Un derrotero de fracaso. Un adolescente que perdió la inocencia. De socializar a derramar violencia. Este diario pudo dialogar con él.
—¿Qué te pasa acá adentro?
—Acá te buscan la jeta. No te podés quedar callado. Aprendí. Ahora sé defenderme.
—¿Te sentís mejor o peor persona de cuando entraste?
—Esto te empeora. Encerrado acá tengo a mi familia condenada conmigo. La primera vez que estuve los maestros me “hicieron c….” me marcaron la espalda tirándome contra la cinta (reja).
—¿Con tus compañeros de pabellón de qué hablan cuando imaginan salir de acá?
—Yo escucho. Todos dicen: ojalá cuando salga no me choque con algo. Yo quiero cambiar, estoy haciendo lo posible, pero acá es imposible.
En general, los chicos del Complejo duermen hasta tarde. Tres días por semana tienen taller durante la siesta, una o dos horas, los separan para neutralizar antagonismos de grupos. Y a la escuela van dos veces por semana. Todo dentro del perímetro del Complejo en el que se distribuyen pabellones y espacios socioeducativos.
Diciembre, enero, febrero son meses conflictivos. Ahora están rindiendo, ya no irán más a la escuela. Sumarán horas de ocio, ¿se potenciarán las disputas? El encierro cala hondo en ciertas personalidades. A C. lo visitan su madre y hermanos. Otros ni siquiera tienen ese sostén afectivo. Casos como este plantean, sin caer en lecturas simplistas, cuánto produce el encierro en algunos jóvenes y cómo responde el sistema cuando en vez de mejorar a un adolescente empeora su conducta. ¿De qué le sirve a la sociedad un sistema que no garantiza que, cuando salgan, sean mejores para evitar que reincidan?
EL IMPACTO DEL ENCIERRO EN EL MENOR
Por Manuel Calderón (*)
Estamos equivocados si pensamos que a un menor se le procura la “protección integral mediante la promoción, prevención, asistencia, resguardo y restablecimiento de sus derechos” –del art. 1 de la Ley 9.944- a través del encierro en el marco institucional que hoy tiene la provincia de Córdoba. La medida cautelar que se dictó a uno de los menores que defiendo -aunque es una regla general con raras excepciones- es un régimen disfrazado de prisión preventiva, propio de los sistemas procesales para mayores de edad.
Si deseamos aplicar en serio la noción que la ley impone de protección integral de niñas, niños y adolescentes, debemos tomar el toro por las astas y enfrentar la realidad desnudos de eufemismos. Si se compara con sus antecedentes escolares, familiares, se aprecia en este caso la involución humana sufrida en su derrotero institucional.

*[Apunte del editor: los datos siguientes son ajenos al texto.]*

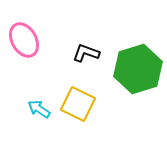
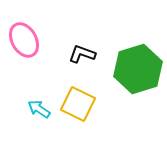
black L-shape: moved 4 px left, 1 px down
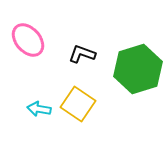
pink ellipse: moved 4 px right; rotated 12 degrees counterclockwise
yellow square: rotated 8 degrees clockwise
cyan arrow: rotated 25 degrees counterclockwise
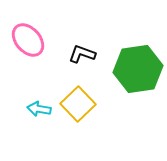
green hexagon: rotated 9 degrees clockwise
yellow square: rotated 12 degrees clockwise
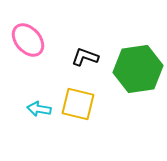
black L-shape: moved 3 px right, 3 px down
yellow square: rotated 32 degrees counterclockwise
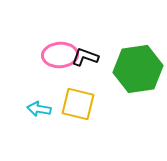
pink ellipse: moved 32 px right, 15 px down; rotated 52 degrees counterclockwise
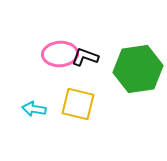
pink ellipse: moved 1 px up
cyan arrow: moved 5 px left
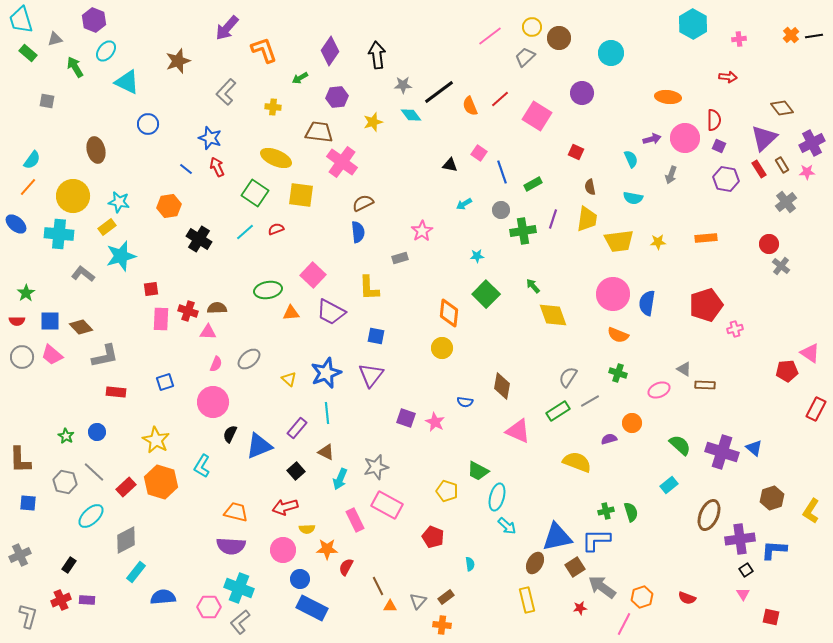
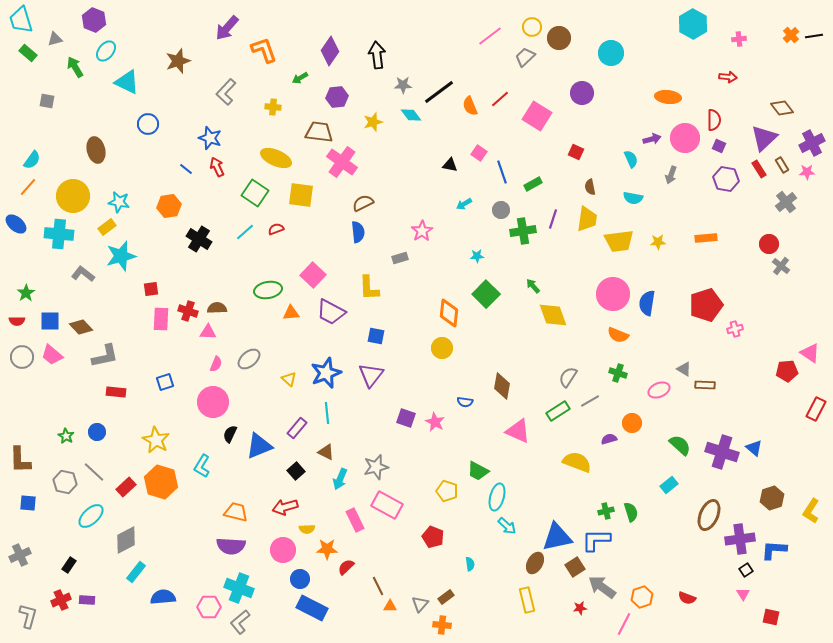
red semicircle at (346, 567): rotated 18 degrees clockwise
gray triangle at (418, 601): moved 2 px right, 3 px down
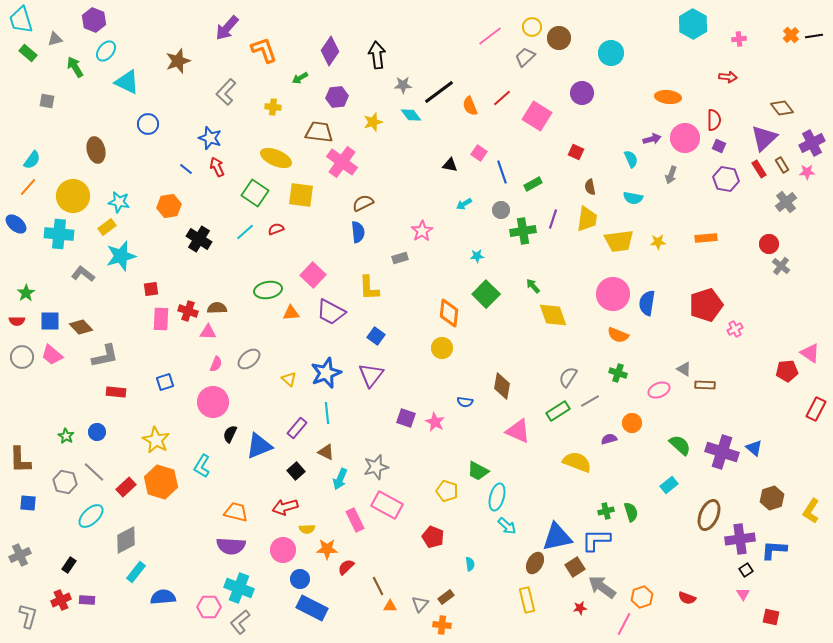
red line at (500, 99): moved 2 px right, 1 px up
pink cross at (735, 329): rotated 14 degrees counterclockwise
blue square at (376, 336): rotated 24 degrees clockwise
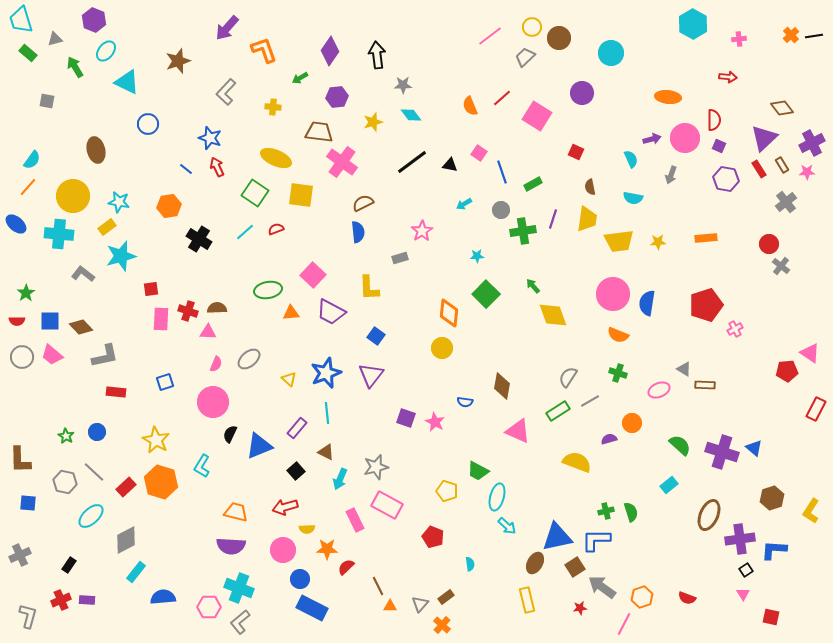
black line at (439, 92): moved 27 px left, 70 px down
orange cross at (442, 625): rotated 36 degrees clockwise
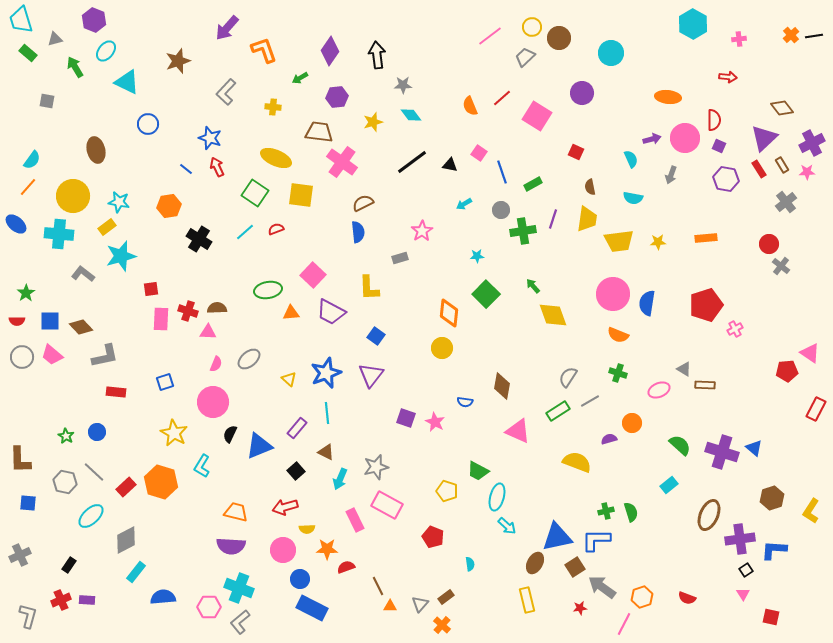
yellow star at (156, 440): moved 18 px right, 7 px up
red semicircle at (346, 567): rotated 24 degrees clockwise
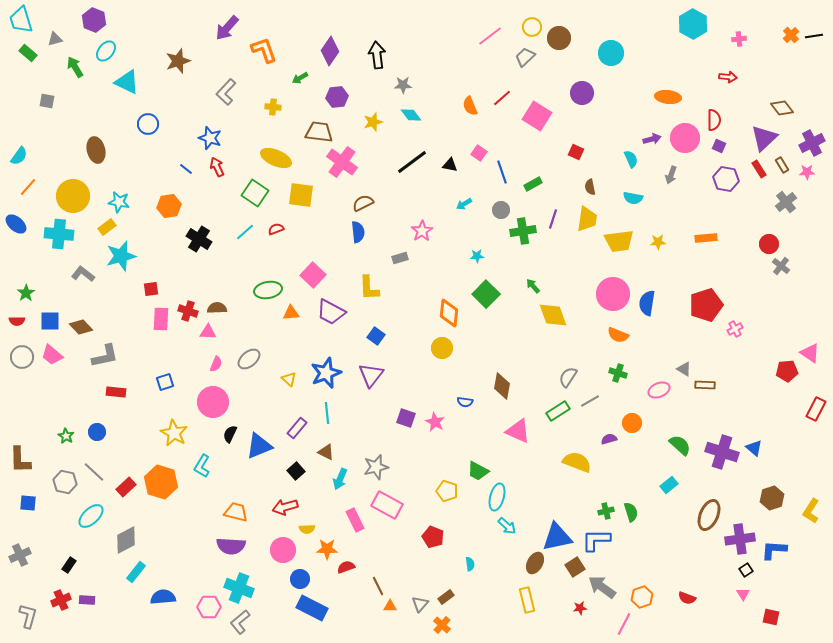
cyan semicircle at (32, 160): moved 13 px left, 4 px up
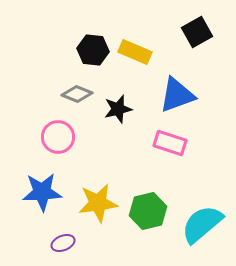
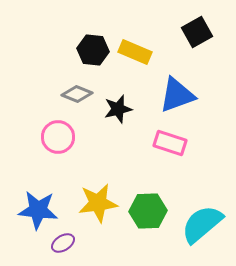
blue star: moved 4 px left, 18 px down; rotated 9 degrees clockwise
green hexagon: rotated 12 degrees clockwise
purple ellipse: rotated 10 degrees counterclockwise
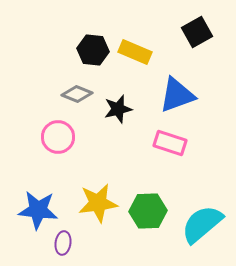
purple ellipse: rotated 50 degrees counterclockwise
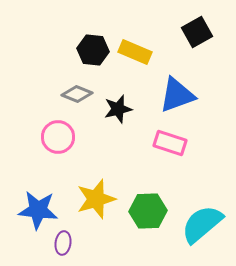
yellow star: moved 2 px left, 4 px up; rotated 9 degrees counterclockwise
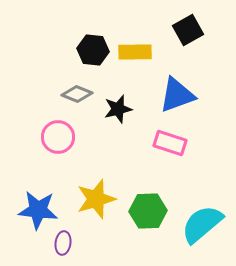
black square: moved 9 px left, 2 px up
yellow rectangle: rotated 24 degrees counterclockwise
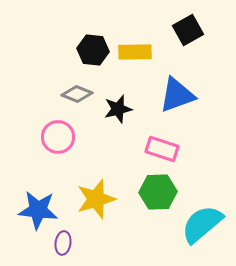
pink rectangle: moved 8 px left, 6 px down
green hexagon: moved 10 px right, 19 px up
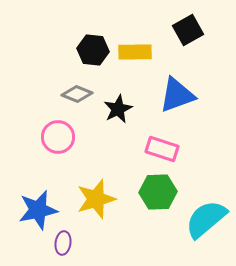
black star: rotated 12 degrees counterclockwise
blue star: rotated 18 degrees counterclockwise
cyan semicircle: moved 4 px right, 5 px up
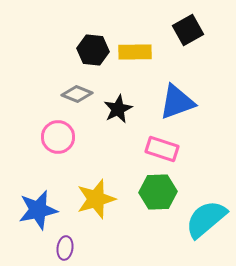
blue triangle: moved 7 px down
purple ellipse: moved 2 px right, 5 px down
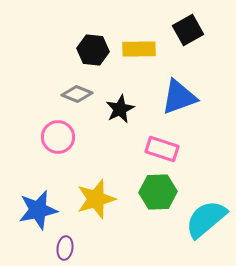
yellow rectangle: moved 4 px right, 3 px up
blue triangle: moved 2 px right, 5 px up
black star: moved 2 px right
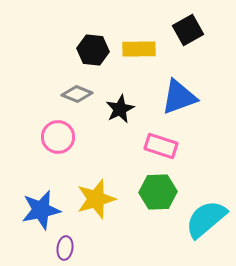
pink rectangle: moved 1 px left, 3 px up
blue star: moved 3 px right
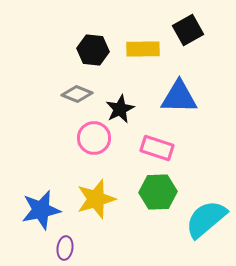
yellow rectangle: moved 4 px right
blue triangle: rotated 21 degrees clockwise
pink circle: moved 36 px right, 1 px down
pink rectangle: moved 4 px left, 2 px down
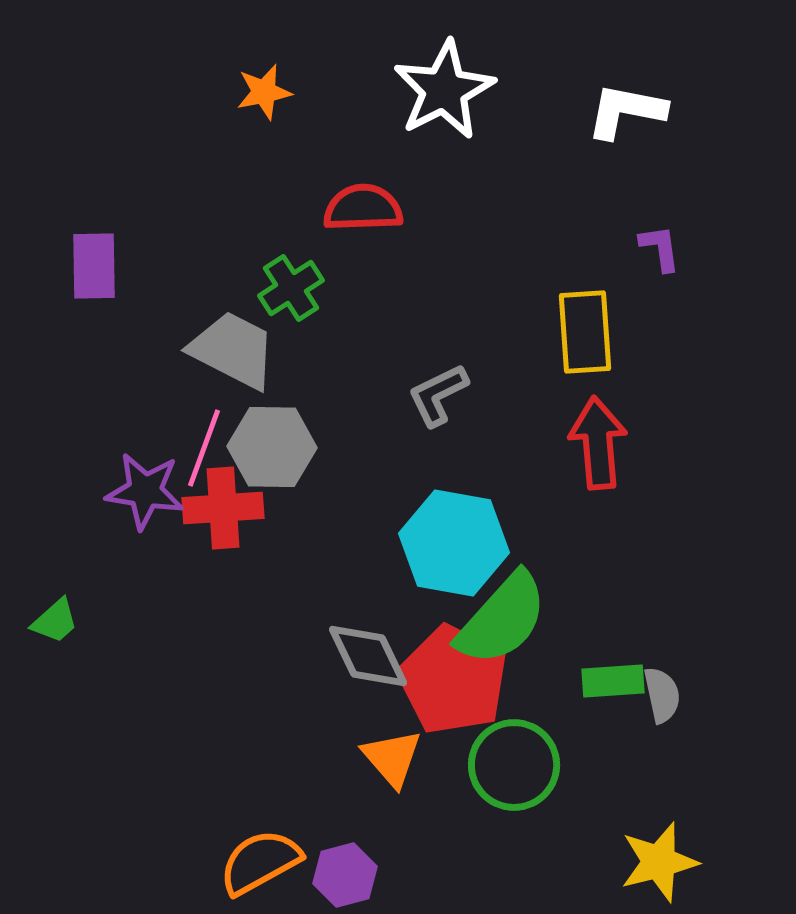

El ejercicio de la magistratura exige coraje. No basta que exista prueba sobre la existencia del hecho, su participación o riesgo procesal. Hay otros elementos que el juez no puede eludir: la forma en que impacta en la persona del menor la privación de libertad dentro del terriblemente defectuoso ámbito institucional que hoy ofrece Córdoba.
He hablado muchas veces con él y su discurso es siempre el mismo: “Acá adentro me endurezco o no sobrevivo, peleo o me agarran de gil otario”. Lo que inicialmente fue una forma de defenderse, pasó a formar parte de su personalidad. En la mayoría de los casos, prolongar el encierro es una forma de sacarse el problema de encima, pensando “no vaya a ser que vuelva a cometer otro delito”, cuando las instancias educativas, terapéuticas y sociolaborales puede ser acompañadas y controladas institucionalmente sin que ello implique necesariamente privación de libertad.